[Opening EXCERPT section]
9. I found a Cabinet document marked “Secret” which has not been seen by the Commissioner yet. Shouldn’t I set it aside since there is no possibility that it will be released?

No. All relevant records, regardless of their security classification or the unlikelihood of their disclosure must be sent to ATIP for review. Markings of “Protected”, “Confidential”, “Secret” etc. may indicate sensitive information but the information must still be reviewed to see if a specific exemption should be claimed.

10. Does the OPC have a policy that advice to the Commissioner will be automatically exempted?

No. Having a blanket policy to exempt “advice” or any other discretionary provision would be contrary to the required exercise of administrative discretion. For discretionary exemptions such as advice, each case must be considered on its own merit and the decision to apply the exemption must be based on a reasonable expectation of foreseeable harm. Also, the exercise of discretion is a matter that can be subject to review by the Federal Court.

11. If we release this information, it will embarrass the Commissioner – shouldn’t we just withhold it?

Embarrassment is not recognized by either Acts as a valid reason to withhold information. In the absence of a valid exemption, the information must be disclosed.

12. Several branches collaborated on the drafting of a Briefing Note to the Commissioner on a sensitive subject and several meetings took place in this regard. Can we destroy the draft Briefing Notes if we decide later not to send the final Briefing Note to the Commissioner?

No. Draft Briefing Notes should be kept on departmental files even though they were not sent to the addressee since they were the object of intra-departmental meetings. All documentation relevant to a request that exists at the time of the request must be provided to ATIP for processing.

13. A consultant was hired to produce a report providing key sensitive information to the Commissioner. How can we protect that report from being released should an Access to Information Act request be received?

There is no specific provision of the ATIA allowing for the protection of reports or other deliverables prepared by consultants. Those documents must be disclosed unless ATIA or PA exemptions apply.

14. I have a document in which only one paragraph is actually relevant to the request. Can you protect the rest of the information as “not relevant”?

No, not under ATIA. Under the ATIA, if there is relevant information in a document, then the entire document is relevant to the request as well. While it is possible under the PA to process only personal information, you must still provide ATIP with the entire document.
[Closing EXCERPT section]
Swap "withhold" for "retain" in the access-to-information guidance, giving the passage in full starting at "11. If we release" and ending at "ATIP for processing.".
[Opening MATERIAL PROVIDED section]
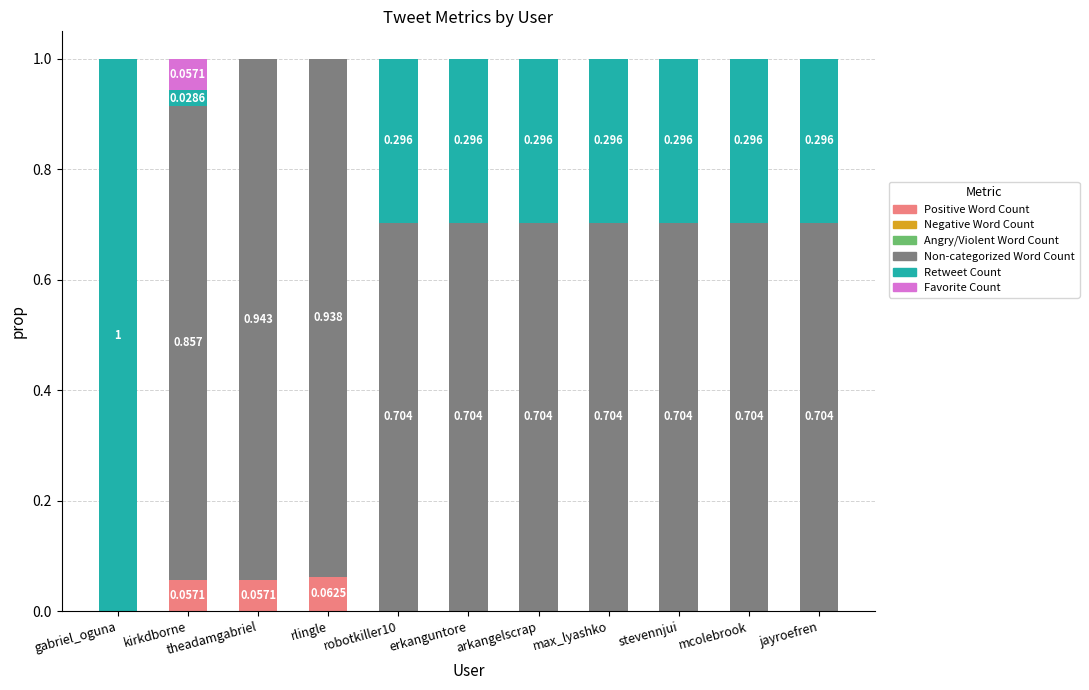

Are the bars horizontal?

No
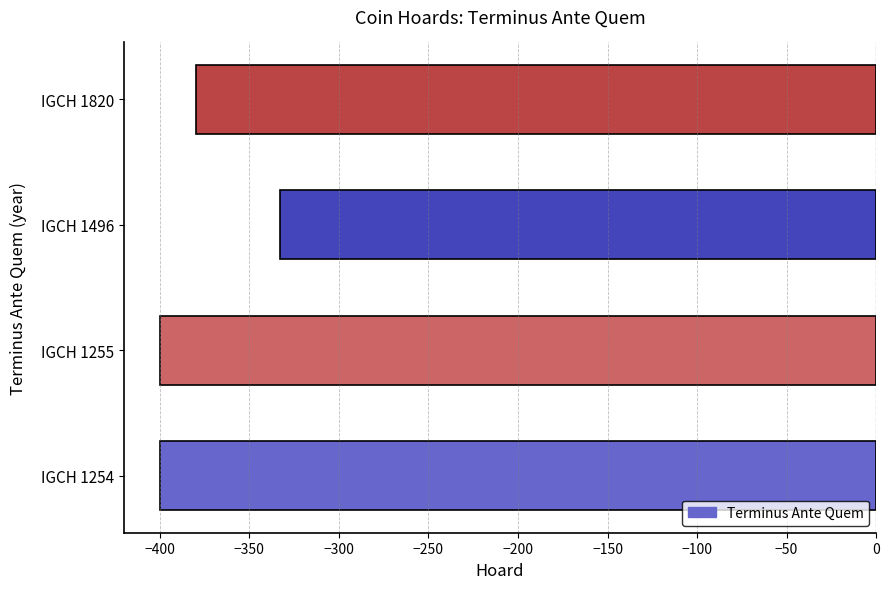

Does the chart contain any negative values?

Yes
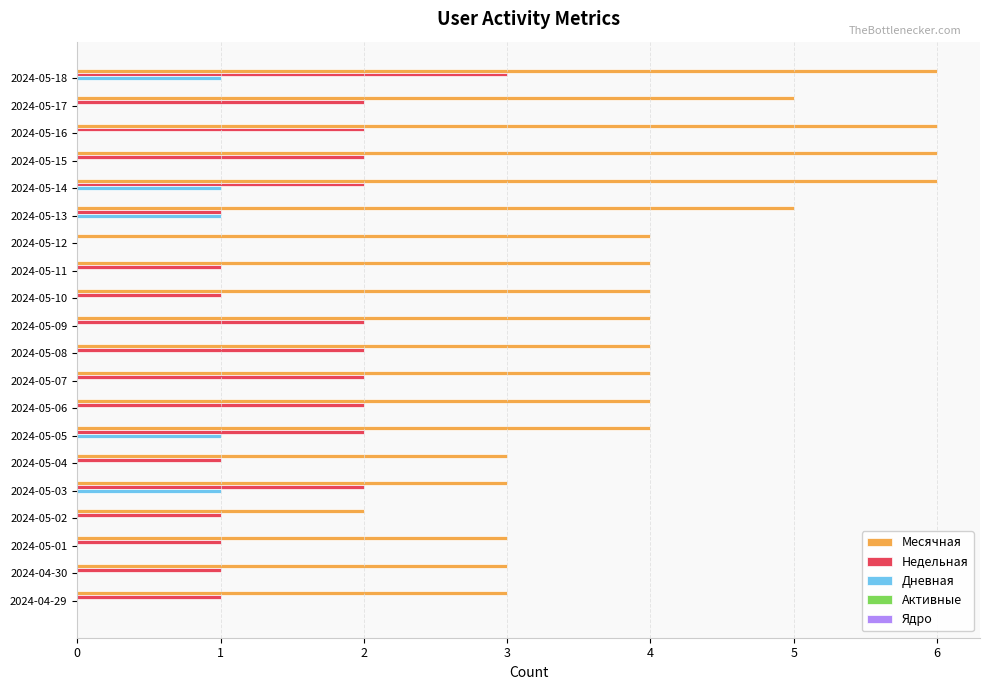

Is the value of Месячная at 2024-05-10 greater than the value of Дневная at 2024-05-06?

Yes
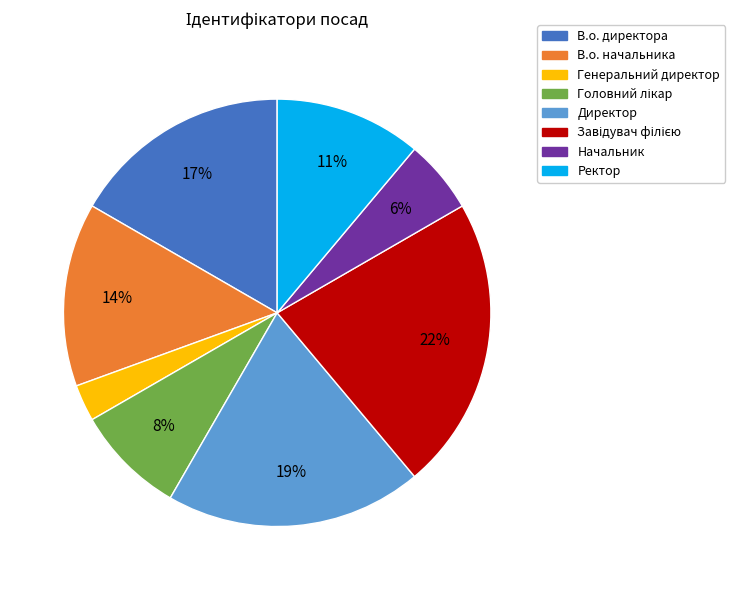

To the nearest percent, what is the difference between the Ректор and В.о. начальника slice percentages?

3%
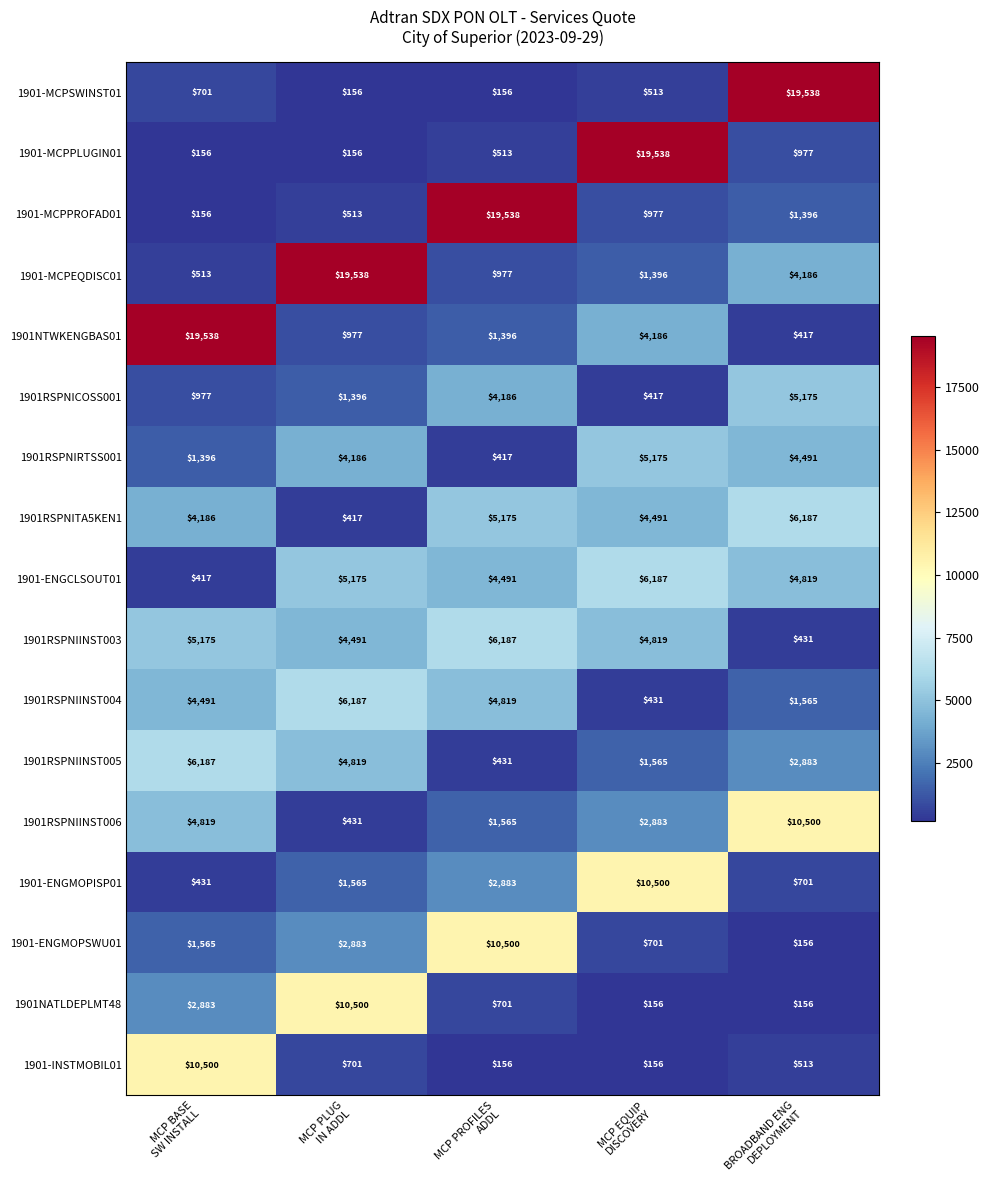

At how many categories does at least one series exceed 4973?

5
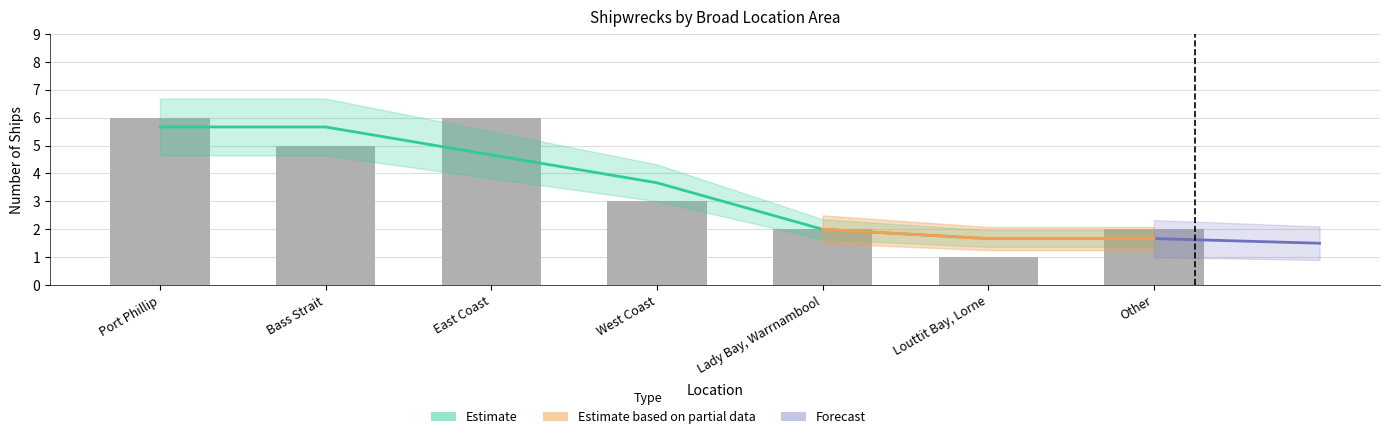

What is the difference between the maximum and second lowest values?

4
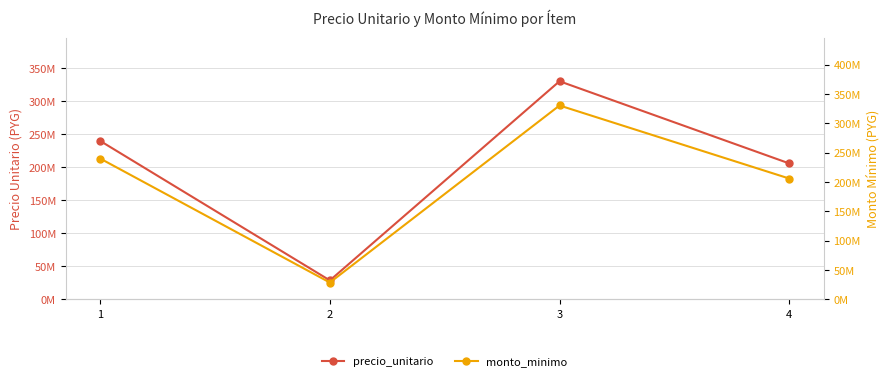

At how many categories does at least one series exceed 55365349?

3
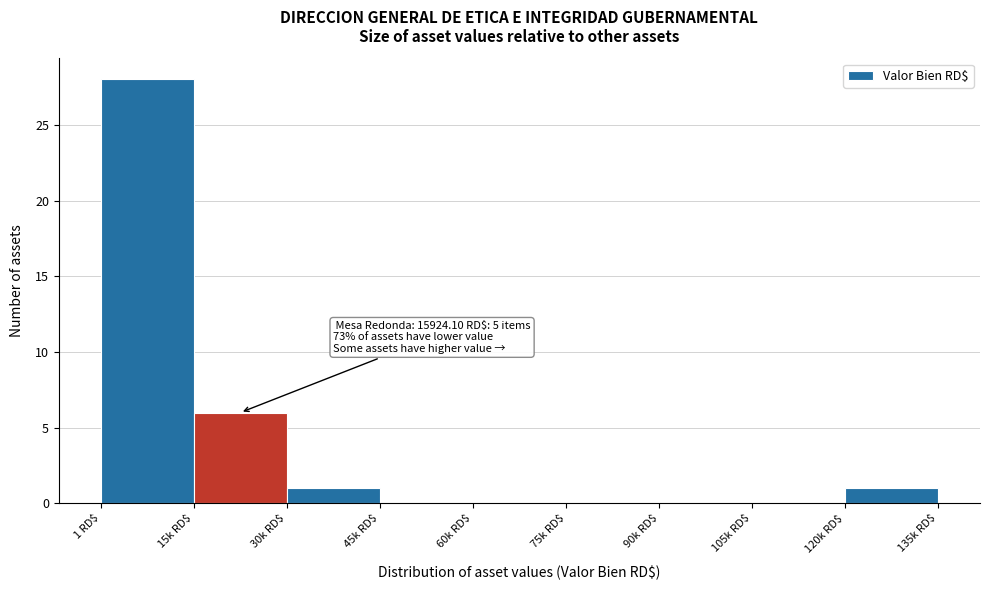

True or false: the data shows -10 at 90k RD$.

False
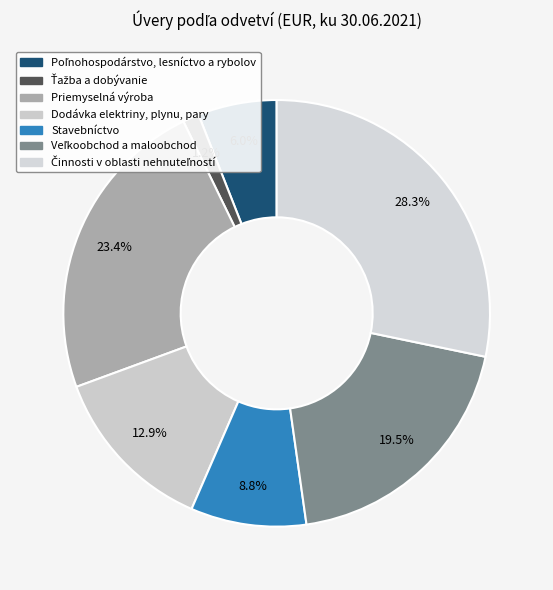

How many segments does this pie chart have?

7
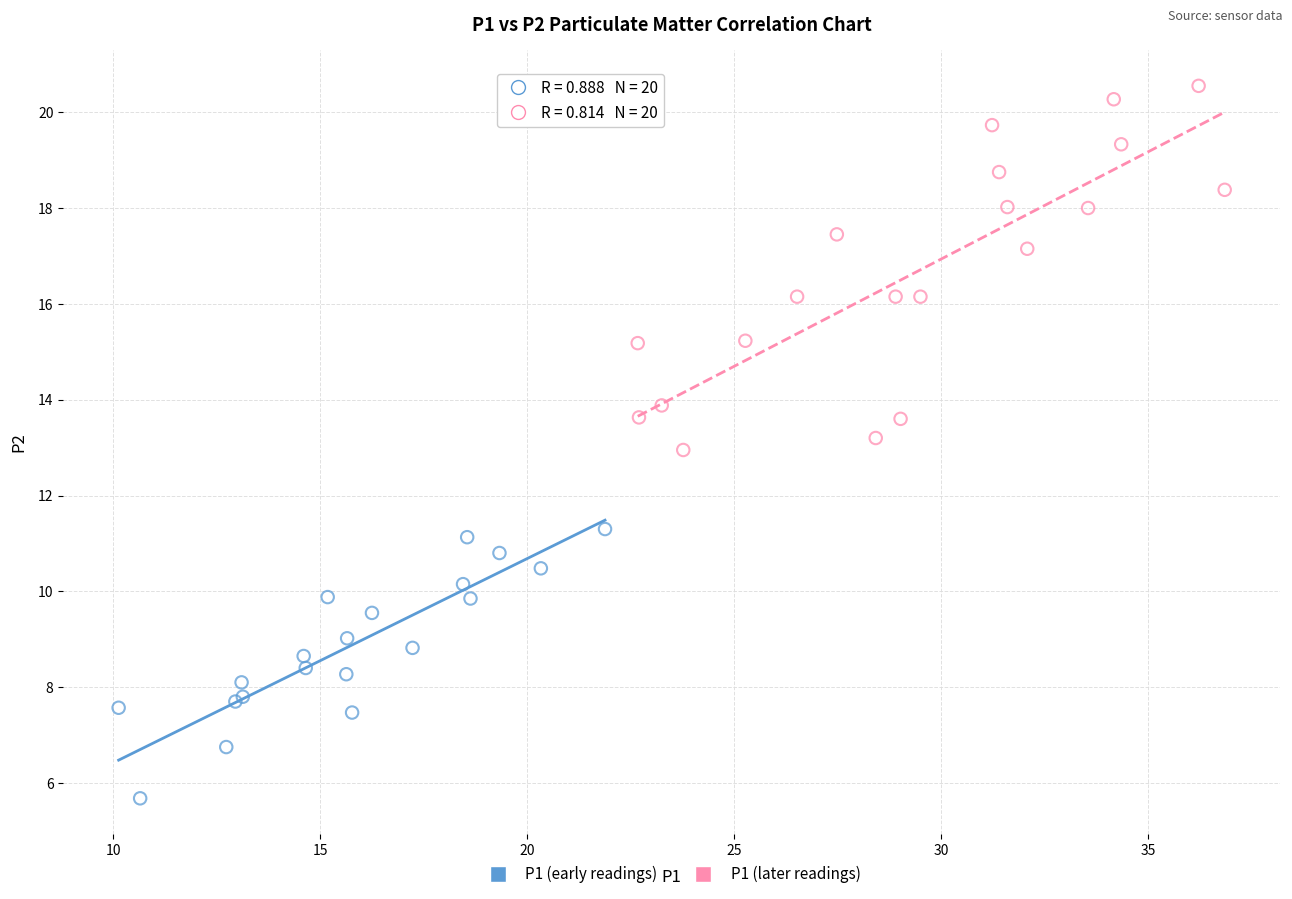

Which series reaches the minimum Y coordinate?

P1 (early readings)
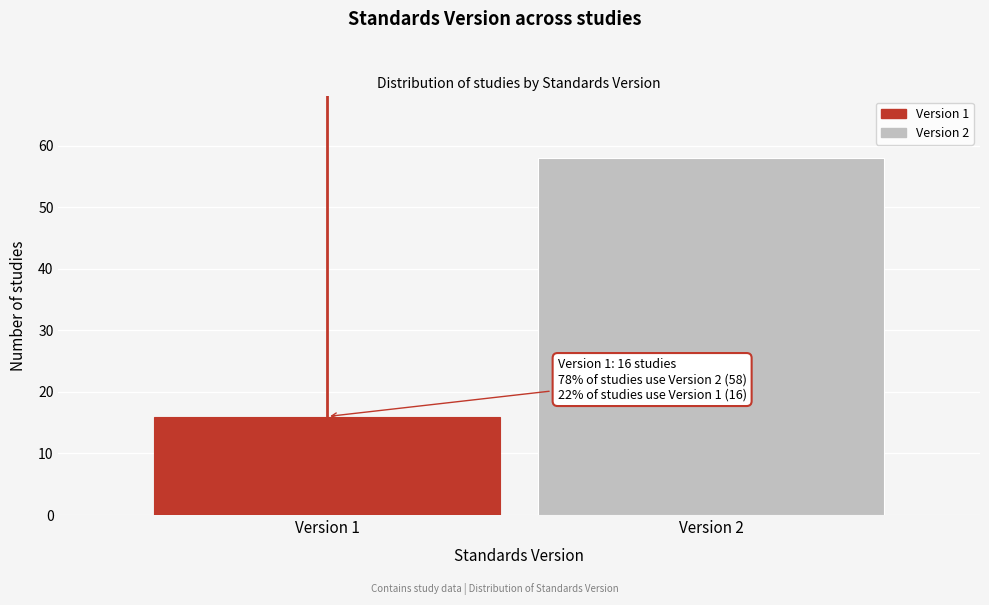

Reading left to right, list all the values displayed in this chart.

16	58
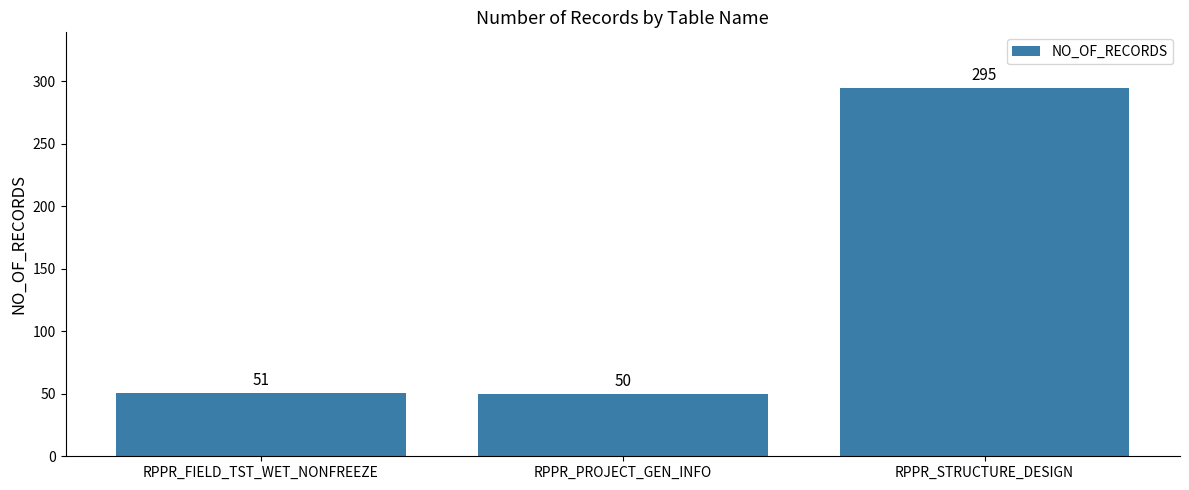

How many values are below 51?

1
[Closing MATERIAL PROVIDED section]
WRITTEN RESPONSE:
11. If we release this information, it will embarrass the Commissioner – shouldn’t we just retain it?

Embarrassment is not recognized by either Acts as a valid reason to retain information. In the absence of a valid exemption, the information must be disclosed.

12. Several branches collaborated on the drafting of a Briefing Note to the Commissioner on a sensitive subject and several meetings took place in this regard. Can we destroy the draft Briefing Notes if we decide later not to send the final Briefing Note to the Commissioner?

No. Draft Briefing Notes should be kept on departmental files even though they were not sent to the addressee since they were the object of intra-departmental meetings. All documentation relevant to a request that exists at the time of the request must be provided to ATIP for processing.